Steven Reilly dari Yale School of Medicine menyoroti masalah dengan data UK Biobank. Sebagian besar pesertanya berusia di atas 50 tahun dan tumbuh di masa ketika homoseksualitas ilegal dan dianggap sebagai gangguan mental. Stigma ini dapat memengaruhi jawaban mereka. Ia juga mempertanyakan definisi "pengambilan risiko" dalam penelitian ini.
Robbee Wedow dari Universitas Purdue, penulis makalah GWAS tahun 2019, khawatir penelitian ini bisa disalahartikan. Ia menyebut bukti yang menghubungkan kebugaran evolusi dengan perilaku biseksual "tidak hanya salah, tetapi berbahaya" jika disalahpahami.
Setelah makalah tahun 2019, sebuah perusahaan meluncurkan aplikasi yang mengklaim dapat memprediksi ketertarikan sesama jenis. Wedow khawatir temuan lemah dapat digunakan untuk narasi yang salah tentang biseksualitas dan evolusi.
Zhang membantah anggapan tersebut. Ia menyatakan bahwa banyak penelitian yang dianggap berbahaya justru mendorong kemajuan.
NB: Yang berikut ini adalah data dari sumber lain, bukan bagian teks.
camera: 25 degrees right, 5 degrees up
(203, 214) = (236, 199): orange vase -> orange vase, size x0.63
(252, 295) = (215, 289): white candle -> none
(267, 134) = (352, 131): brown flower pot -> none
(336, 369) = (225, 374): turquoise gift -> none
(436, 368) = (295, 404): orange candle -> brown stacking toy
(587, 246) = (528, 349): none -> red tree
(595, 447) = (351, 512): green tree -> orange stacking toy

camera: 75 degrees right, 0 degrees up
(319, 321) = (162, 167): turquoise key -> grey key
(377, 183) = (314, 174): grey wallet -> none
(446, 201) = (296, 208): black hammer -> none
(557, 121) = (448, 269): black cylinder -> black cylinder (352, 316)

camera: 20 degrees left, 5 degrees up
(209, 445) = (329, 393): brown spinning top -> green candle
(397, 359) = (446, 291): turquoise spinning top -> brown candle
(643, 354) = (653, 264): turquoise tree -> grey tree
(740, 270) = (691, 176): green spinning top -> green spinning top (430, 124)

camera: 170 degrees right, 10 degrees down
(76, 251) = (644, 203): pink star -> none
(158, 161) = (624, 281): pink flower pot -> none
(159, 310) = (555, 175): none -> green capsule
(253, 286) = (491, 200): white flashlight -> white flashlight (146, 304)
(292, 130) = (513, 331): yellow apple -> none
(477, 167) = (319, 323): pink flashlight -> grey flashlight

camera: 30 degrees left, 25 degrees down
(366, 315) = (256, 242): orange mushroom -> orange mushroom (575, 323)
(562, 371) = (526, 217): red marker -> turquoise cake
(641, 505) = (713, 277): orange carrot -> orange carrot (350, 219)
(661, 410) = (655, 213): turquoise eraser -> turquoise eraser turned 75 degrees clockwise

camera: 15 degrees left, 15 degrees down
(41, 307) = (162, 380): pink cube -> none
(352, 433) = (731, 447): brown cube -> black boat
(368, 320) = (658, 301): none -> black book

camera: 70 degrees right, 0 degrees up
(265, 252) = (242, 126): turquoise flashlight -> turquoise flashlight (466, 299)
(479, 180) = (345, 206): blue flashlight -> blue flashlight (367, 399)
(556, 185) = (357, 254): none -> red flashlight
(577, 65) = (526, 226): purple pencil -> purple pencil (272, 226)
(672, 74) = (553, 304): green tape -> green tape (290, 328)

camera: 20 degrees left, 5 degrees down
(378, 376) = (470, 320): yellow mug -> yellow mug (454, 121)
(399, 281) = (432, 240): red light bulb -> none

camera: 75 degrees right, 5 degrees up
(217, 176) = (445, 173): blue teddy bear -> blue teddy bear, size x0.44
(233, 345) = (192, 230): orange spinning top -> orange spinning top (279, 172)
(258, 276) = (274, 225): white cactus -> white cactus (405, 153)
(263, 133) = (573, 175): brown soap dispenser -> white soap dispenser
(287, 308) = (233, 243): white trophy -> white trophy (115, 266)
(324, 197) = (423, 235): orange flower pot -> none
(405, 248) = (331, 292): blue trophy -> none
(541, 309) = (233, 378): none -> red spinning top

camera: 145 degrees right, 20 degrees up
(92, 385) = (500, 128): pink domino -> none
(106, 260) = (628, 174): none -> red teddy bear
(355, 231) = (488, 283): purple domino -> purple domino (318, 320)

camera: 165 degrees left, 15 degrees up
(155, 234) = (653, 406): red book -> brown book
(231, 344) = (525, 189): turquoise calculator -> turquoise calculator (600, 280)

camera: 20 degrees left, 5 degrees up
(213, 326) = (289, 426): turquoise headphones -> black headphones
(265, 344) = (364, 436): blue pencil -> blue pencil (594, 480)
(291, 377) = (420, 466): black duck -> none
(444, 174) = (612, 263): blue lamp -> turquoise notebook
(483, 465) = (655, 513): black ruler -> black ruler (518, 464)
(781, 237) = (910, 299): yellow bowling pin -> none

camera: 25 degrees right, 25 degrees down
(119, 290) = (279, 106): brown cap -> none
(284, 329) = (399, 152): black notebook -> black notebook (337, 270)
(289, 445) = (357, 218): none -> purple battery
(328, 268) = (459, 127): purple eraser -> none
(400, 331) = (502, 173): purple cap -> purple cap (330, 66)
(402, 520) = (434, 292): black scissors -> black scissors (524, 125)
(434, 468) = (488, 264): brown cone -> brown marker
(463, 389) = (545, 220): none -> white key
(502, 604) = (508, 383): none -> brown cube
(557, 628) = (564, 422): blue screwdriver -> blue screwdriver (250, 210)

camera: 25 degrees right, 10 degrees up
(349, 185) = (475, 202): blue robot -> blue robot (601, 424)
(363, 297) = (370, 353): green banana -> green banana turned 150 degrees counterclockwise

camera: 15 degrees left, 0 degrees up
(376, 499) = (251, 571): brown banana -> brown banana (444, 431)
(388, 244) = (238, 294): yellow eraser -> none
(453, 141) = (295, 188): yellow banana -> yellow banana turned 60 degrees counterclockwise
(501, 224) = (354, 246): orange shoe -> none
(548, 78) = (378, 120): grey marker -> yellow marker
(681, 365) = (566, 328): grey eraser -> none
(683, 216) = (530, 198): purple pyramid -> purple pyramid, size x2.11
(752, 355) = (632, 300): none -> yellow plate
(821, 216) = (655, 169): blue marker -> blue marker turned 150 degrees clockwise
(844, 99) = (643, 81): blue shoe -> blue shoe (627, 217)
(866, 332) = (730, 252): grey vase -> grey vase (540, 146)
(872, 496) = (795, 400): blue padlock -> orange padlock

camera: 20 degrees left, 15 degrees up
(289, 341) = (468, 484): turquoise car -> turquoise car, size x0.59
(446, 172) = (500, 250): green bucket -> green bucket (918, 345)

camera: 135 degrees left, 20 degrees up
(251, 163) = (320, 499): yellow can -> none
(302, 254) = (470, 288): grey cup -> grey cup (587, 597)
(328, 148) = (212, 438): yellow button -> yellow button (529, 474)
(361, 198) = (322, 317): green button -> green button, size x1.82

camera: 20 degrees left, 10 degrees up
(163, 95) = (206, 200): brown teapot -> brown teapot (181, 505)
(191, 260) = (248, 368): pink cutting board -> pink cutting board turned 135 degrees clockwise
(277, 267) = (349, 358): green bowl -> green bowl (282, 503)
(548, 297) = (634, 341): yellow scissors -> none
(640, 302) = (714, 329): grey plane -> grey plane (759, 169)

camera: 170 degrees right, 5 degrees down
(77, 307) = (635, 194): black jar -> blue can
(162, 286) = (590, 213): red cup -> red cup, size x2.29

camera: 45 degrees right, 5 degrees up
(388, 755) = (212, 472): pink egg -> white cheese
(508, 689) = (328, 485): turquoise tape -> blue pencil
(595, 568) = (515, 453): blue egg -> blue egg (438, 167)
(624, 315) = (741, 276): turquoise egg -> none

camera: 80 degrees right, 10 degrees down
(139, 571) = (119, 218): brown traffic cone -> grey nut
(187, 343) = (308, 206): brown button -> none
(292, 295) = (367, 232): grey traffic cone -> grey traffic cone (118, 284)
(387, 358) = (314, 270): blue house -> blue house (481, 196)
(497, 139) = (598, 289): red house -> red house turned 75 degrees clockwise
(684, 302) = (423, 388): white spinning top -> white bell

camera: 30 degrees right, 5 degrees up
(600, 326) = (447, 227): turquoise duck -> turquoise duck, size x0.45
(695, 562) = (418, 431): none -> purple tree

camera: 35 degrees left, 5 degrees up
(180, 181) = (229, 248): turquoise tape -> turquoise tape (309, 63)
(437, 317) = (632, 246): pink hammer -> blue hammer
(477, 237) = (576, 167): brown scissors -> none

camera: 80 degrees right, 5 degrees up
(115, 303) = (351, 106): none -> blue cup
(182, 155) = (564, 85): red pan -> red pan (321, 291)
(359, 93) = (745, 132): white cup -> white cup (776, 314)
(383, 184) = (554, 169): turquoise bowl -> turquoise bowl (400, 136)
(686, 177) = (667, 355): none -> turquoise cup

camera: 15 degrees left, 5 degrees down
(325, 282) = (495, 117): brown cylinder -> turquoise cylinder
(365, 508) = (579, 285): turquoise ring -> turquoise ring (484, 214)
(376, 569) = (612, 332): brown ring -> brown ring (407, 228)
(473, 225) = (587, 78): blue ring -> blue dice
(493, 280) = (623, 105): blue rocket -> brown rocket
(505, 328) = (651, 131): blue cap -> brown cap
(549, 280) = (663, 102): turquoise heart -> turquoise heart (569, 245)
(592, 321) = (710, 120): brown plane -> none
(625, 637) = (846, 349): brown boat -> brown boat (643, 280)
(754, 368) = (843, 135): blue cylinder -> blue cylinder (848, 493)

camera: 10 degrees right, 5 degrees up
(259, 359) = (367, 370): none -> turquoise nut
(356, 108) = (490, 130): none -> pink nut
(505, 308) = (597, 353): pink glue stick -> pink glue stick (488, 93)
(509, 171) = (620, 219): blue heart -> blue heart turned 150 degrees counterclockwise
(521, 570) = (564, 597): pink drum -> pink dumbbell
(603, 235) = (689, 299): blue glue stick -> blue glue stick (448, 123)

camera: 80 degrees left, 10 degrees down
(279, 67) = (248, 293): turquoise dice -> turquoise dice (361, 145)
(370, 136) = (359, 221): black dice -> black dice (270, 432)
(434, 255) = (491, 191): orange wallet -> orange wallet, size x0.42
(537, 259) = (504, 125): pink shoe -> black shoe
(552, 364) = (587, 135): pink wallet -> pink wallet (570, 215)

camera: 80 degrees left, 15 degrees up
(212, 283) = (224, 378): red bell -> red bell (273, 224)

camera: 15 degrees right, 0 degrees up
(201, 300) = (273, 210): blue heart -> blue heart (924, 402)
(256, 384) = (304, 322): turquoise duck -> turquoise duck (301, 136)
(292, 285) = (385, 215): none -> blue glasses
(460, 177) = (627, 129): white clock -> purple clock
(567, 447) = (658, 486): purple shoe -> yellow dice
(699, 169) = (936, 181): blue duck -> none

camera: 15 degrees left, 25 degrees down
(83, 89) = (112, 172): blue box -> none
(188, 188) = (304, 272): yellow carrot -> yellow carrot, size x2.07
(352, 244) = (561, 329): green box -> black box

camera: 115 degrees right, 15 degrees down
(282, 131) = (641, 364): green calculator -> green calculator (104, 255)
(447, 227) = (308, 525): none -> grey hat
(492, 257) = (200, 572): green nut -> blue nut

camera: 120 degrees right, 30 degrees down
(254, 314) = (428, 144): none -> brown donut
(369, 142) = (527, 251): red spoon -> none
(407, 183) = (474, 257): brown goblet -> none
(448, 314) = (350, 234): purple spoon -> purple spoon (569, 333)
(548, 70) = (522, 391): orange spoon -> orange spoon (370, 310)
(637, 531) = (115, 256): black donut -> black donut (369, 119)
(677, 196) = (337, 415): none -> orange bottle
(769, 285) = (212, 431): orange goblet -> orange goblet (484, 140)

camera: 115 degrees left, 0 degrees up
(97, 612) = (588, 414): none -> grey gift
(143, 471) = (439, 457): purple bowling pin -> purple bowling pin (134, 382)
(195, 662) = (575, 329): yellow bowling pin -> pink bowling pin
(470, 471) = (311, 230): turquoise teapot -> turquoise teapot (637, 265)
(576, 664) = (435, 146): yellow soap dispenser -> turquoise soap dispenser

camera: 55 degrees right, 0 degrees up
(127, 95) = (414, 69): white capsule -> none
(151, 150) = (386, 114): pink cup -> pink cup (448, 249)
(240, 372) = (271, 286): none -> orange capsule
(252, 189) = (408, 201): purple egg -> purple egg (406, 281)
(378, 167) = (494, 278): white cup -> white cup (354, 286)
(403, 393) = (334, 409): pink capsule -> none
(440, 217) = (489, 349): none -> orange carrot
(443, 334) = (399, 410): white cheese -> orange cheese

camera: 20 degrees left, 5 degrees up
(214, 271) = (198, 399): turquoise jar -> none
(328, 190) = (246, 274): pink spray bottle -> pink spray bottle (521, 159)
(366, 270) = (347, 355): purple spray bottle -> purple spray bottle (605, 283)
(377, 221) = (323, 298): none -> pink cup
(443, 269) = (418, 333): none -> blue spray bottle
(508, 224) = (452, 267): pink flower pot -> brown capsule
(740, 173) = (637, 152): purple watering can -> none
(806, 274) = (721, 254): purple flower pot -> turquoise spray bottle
Wedow menekankan pentingnya komunikasi yang benar. Untuk makalah tahun 2019, timnya berkonsultasi dengan komunitas LGBTQ+ dan kelompok advokasi. Zhang mengatakan ia dan Song juga berdiskusi dengan orang-orang queer dan mengadakan pertemuan kampus. Diskusi ini menghasilkan perubahan kata-kata dalam naskah akhir untuk menghindari salah tafsir.
Zhang dan Song berharap hasil penelitian mereka akan berkontribusi pada pemahaman yang lebih baik tentang seksualitas manusia. Mereka menekankan bahwa penelitian ini "tidak, dengan cara apa pun, dimaksudkan untuk menyarankan atau mendukung diskriminasi berdasarkan perilaku seksual."